Axial Flair shows nodular masses in bilateral atria of lateral ventricles, non enhancing on post contrast T1 with typical restricted diffusion on Dw images suggestive of Choroid Plexus Cysts. 
Syn: Choroid plexus xanthogranuloma.
A non neoplastic, non inflammatory cysts of choroid plexus lined by compressed connective tissue found at both ends of age spectrum.
o Adult: CPC is common incidental finding on imaging studies in older patients (approximately
40% prevalence)
o Fetus: CPCs seen in 1% of second trimester pregnancies.

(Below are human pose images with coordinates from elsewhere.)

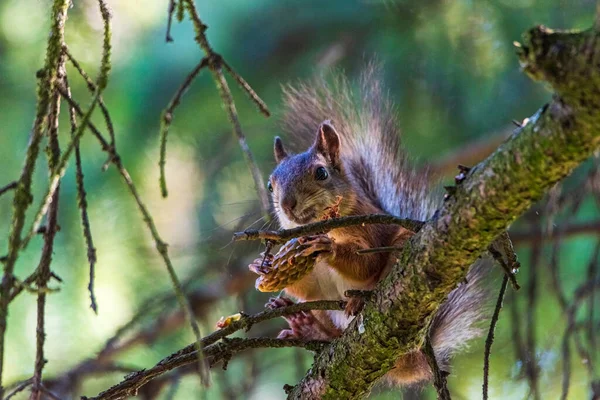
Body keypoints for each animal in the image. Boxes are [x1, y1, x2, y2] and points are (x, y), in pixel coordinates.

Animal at [248, 65, 488, 388]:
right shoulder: (311, 281)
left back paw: (358, 303)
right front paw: (261, 267)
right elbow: (307, 287)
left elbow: (366, 263)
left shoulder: (367, 232)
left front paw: (327, 248)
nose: (287, 205)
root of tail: (409, 360)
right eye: (270, 184)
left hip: (401, 250)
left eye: (321, 173)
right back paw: (308, 327)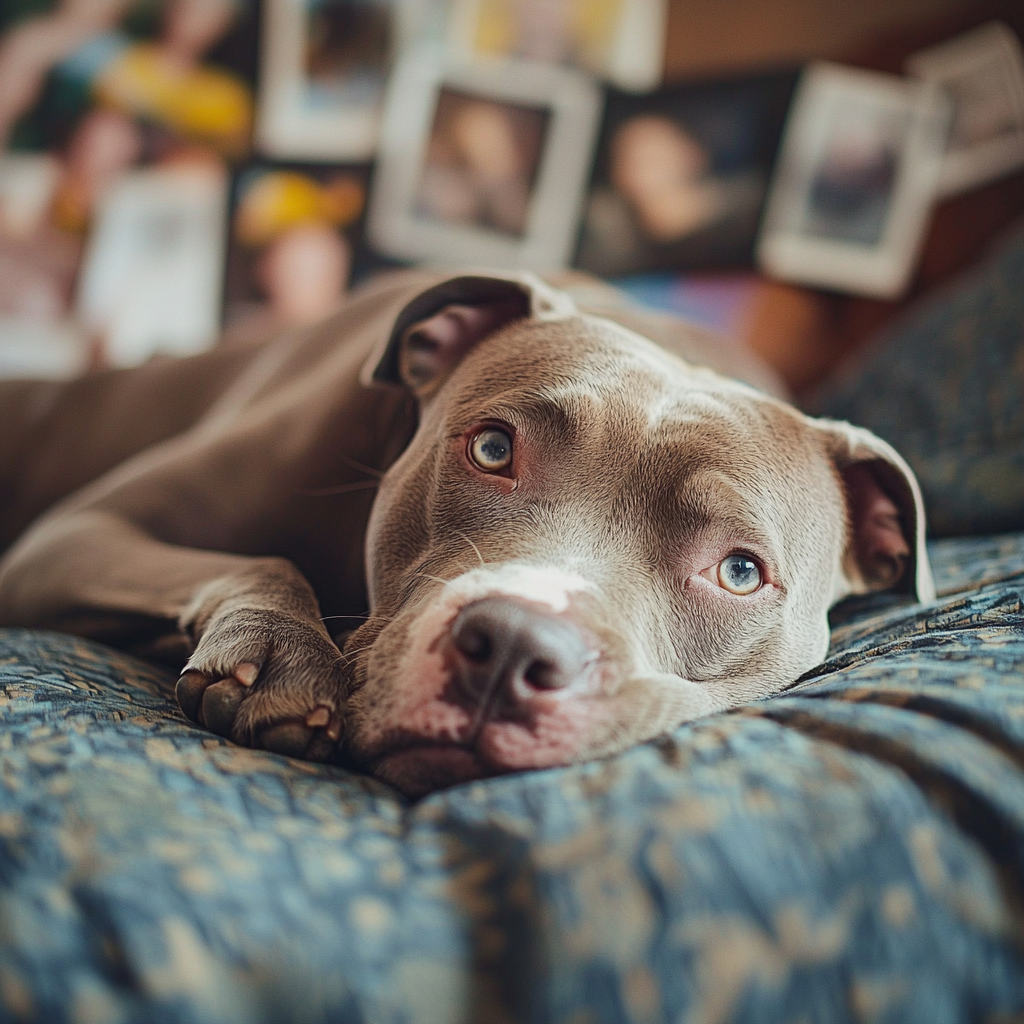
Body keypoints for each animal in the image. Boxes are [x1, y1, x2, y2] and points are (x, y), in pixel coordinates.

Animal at [0, 268, 933, 794]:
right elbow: (263, 557)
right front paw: (280, 653)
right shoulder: (73, 535)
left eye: (739, 572)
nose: (515, 646)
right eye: (492, 448)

Best diagnostic clue on imaging:
o Older patient with nodular cystic or nodular partially cystic masses on MRI with restricted diffusion.
o Fetus or newborn with large (> 2 mm) choroid plexus cysts on Antenatal Usg.
Location : Atria of lateral ventricles most common site. Usually bilateral.
Size: Variable, Usually 2-8 mm. Rarely large > 2 cm.

On CT
NECT
o Iso- or slightly hyperdense compared to CSF
o Irregular, peripheral Ca++ in majority of adult cases
CECT: Varies from none to rim or solid enhancement.

On MRI
• T1WI: Iso/slightly hyperintense compared to CSF
• T2WI: Hyperintense compared to CSF
• PD/lntermediate: Hyperintense
• FLAIR: 2/3rd iso-, 1/3rd hypointense on FLAIR
• T2* GRE: Blooms with intracystic hemorrhage (rare)
• DWI: 65% show restricted diffusion (high signal)
• Tl C+
o Enhancement varies from none to strong
o Variable pattern (solid, ring, nodular)
o Delayed scans may show filling in of contrast within cysts.

Differential Diagnosis
Ependymal cyst
• Doesn't enhance
• Usually unilateral
• Attenuation, signal more like CSF
Neoplasm
• Choroid plexus papilloma (children < 10 y; strong relatively uniform enhancement; cystic variant reported but rare)
• Meningioma (usually solid)
• Metastasis (rarely cystic)
• Cystic astrocytoma (rare in older patients)

Pathogenesis
Lipid from desquamating, degenerating choroid epithelium accumulates in choroid plexus - Lipid provokes xanthomatous response and result in Choroid plexus cysts formation.

Clinical presentation
Mostly asymptomatic, discovered incidentally at imaging
Rarely headache.
Age, prevalence increases with age.
No gender preponderance.

Reference : Diagnostic imaging Osborn.